What is needed —
What is needed is an exact copy of the listing, with no pictures in it.

Given material —
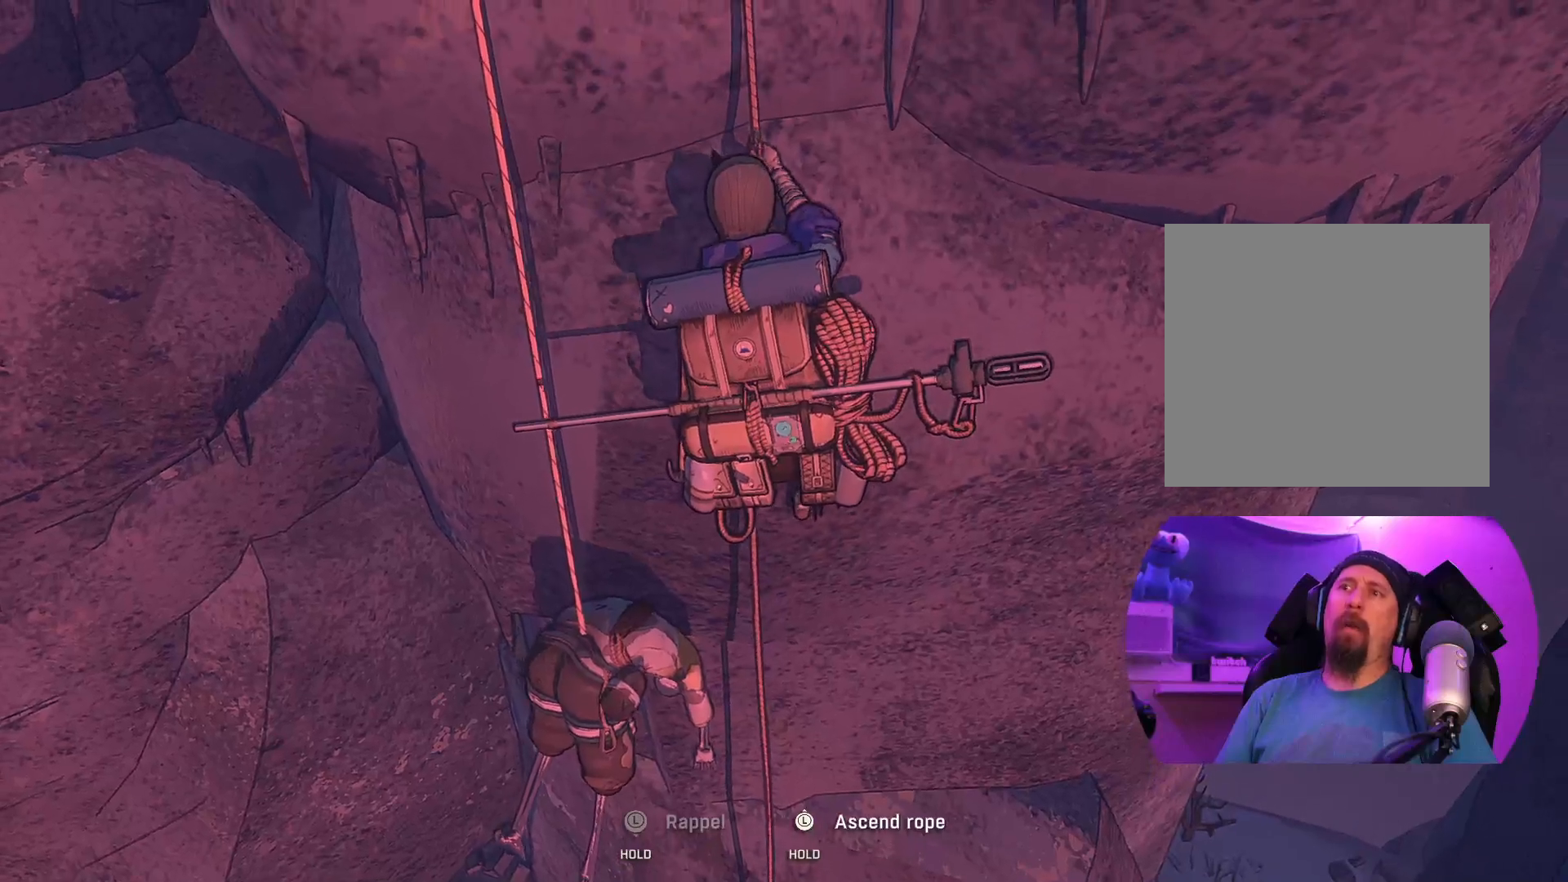
{"buttons": ["R2"], "left_stick": "up", "right_stick": "center", "events": [[417, "right_stick", "center"]]}
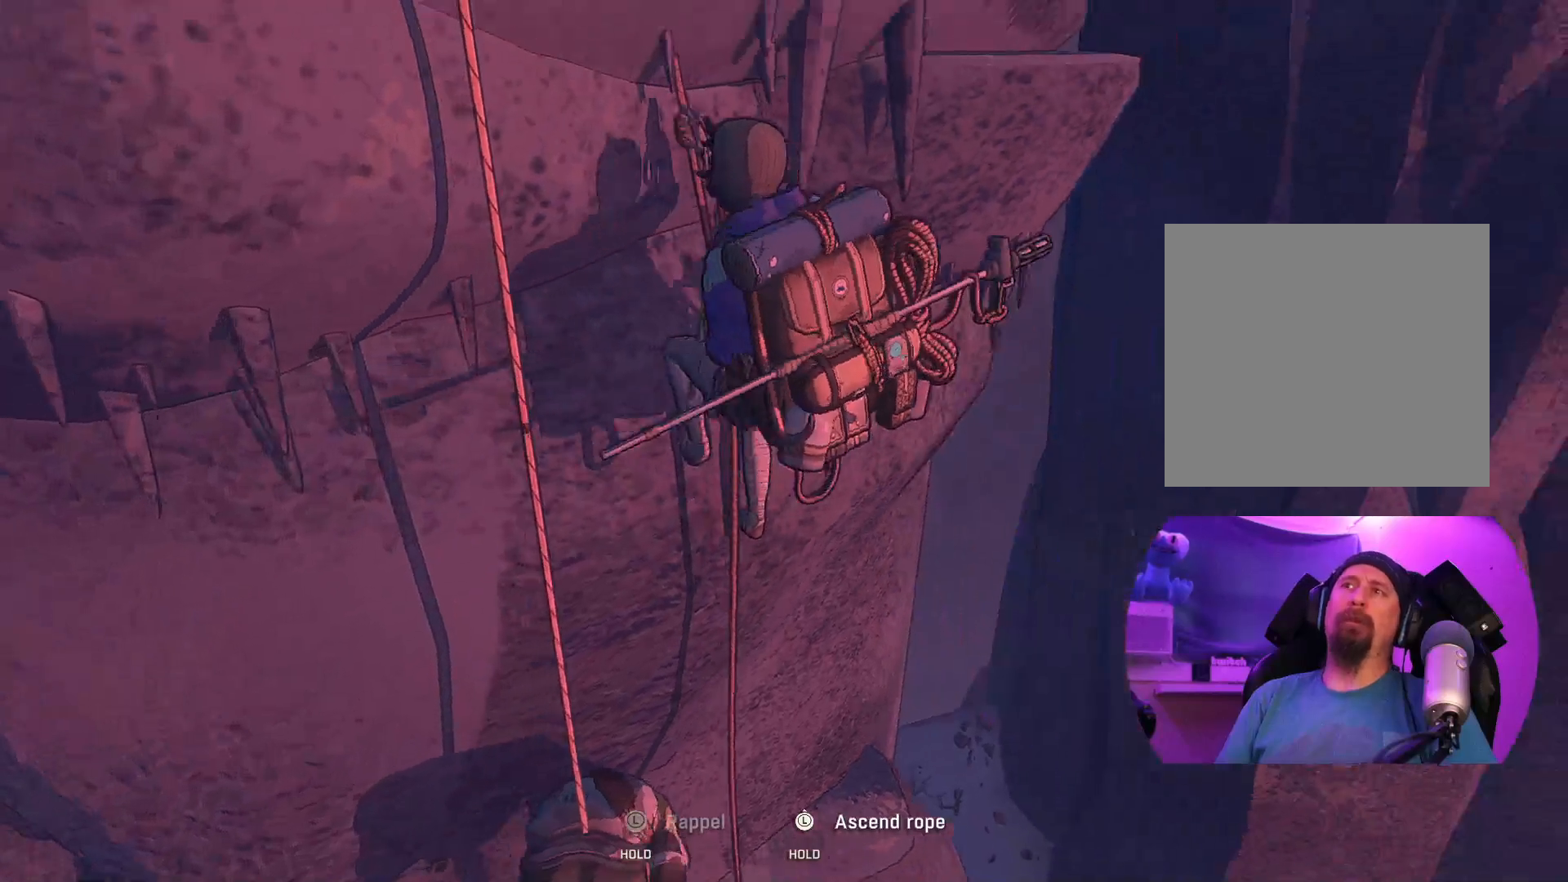
{"buttons": ["R2"], "left_stick": "up", "right_stick": "up", "events": [[383, "right_stick", "up"]]}
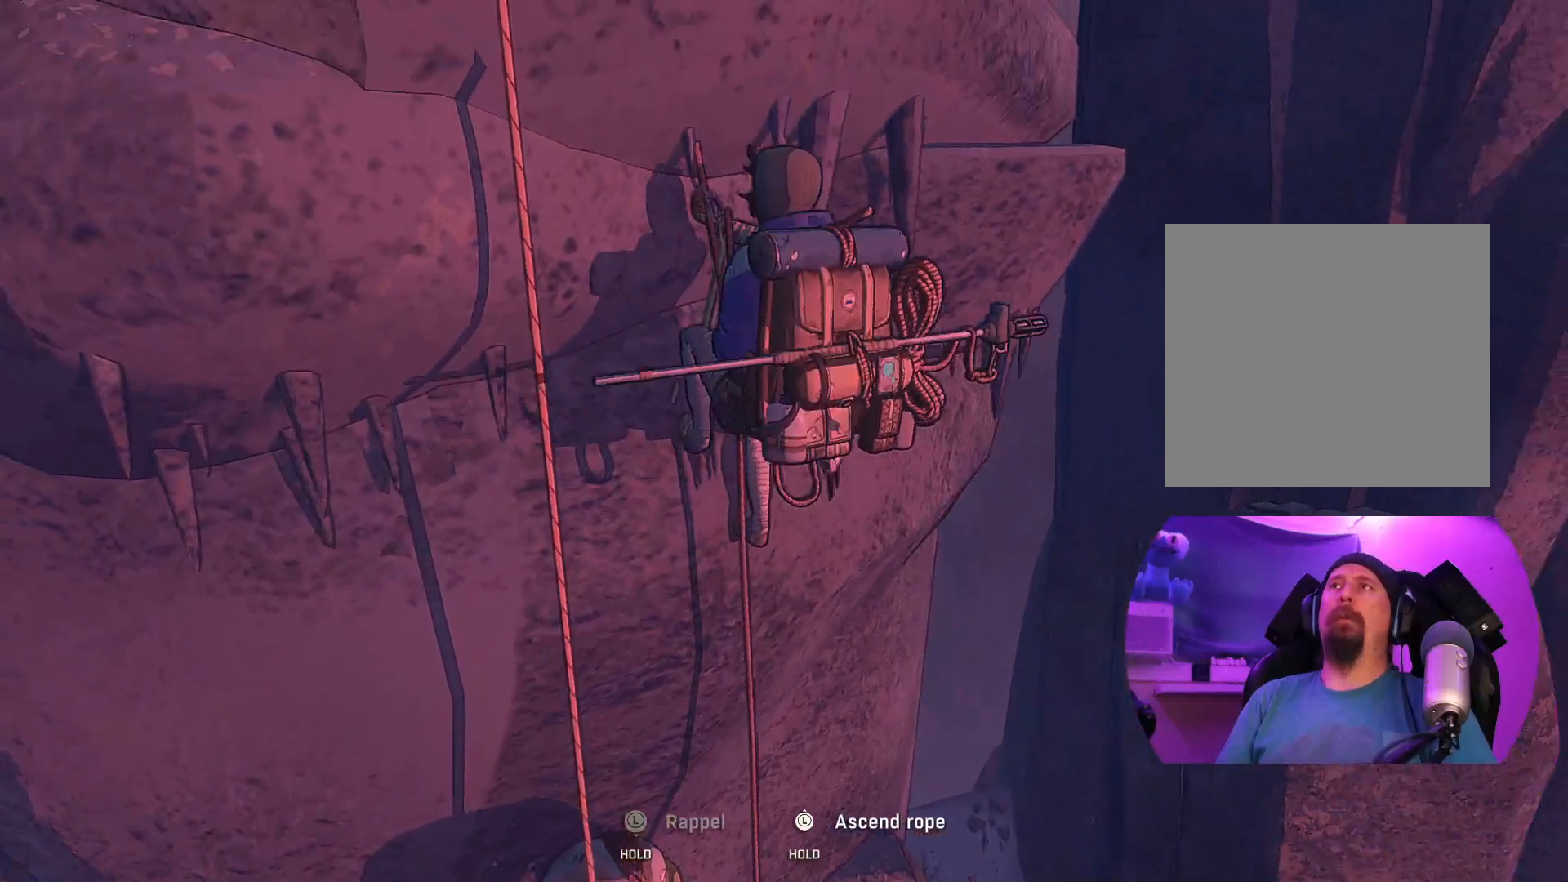
{"buttons": ["R2"], "left_stick": "up", "right_stick": "center", "events": [[383, "right_stick", "center"]]}
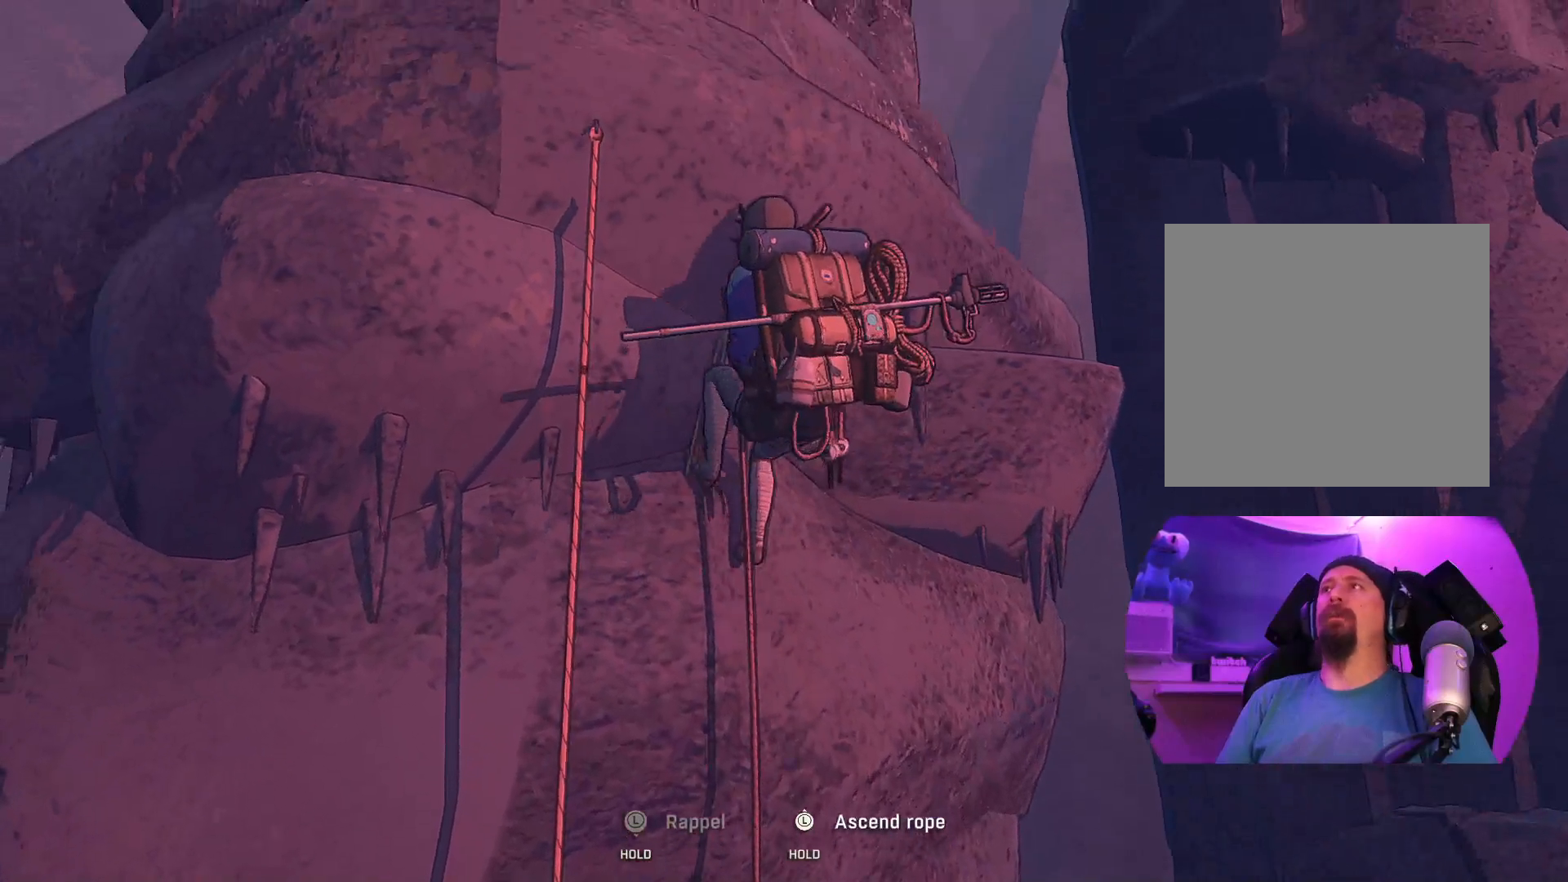
{"buttons": ["R2"], "left_stick": "up", "right_stick": "center", "events": []}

Task response —
{"buttons": ["R2"], "left_stick": "up", "right_stick": "center", "events": [[417, "right_stick", "center"]]}
{"buttons": ["R2"], "left_stick": "up", "right_stick": "up", "events": [[383, "right_stick", "up"]]}
{"buttons": ["R2"], "left_stick": "up", "right_stick": "center", "events": [[383, "right_stick", "center"]]}
{"buttons": ["R2"], "left_stick": "up", "right_stick": "center", "events": []}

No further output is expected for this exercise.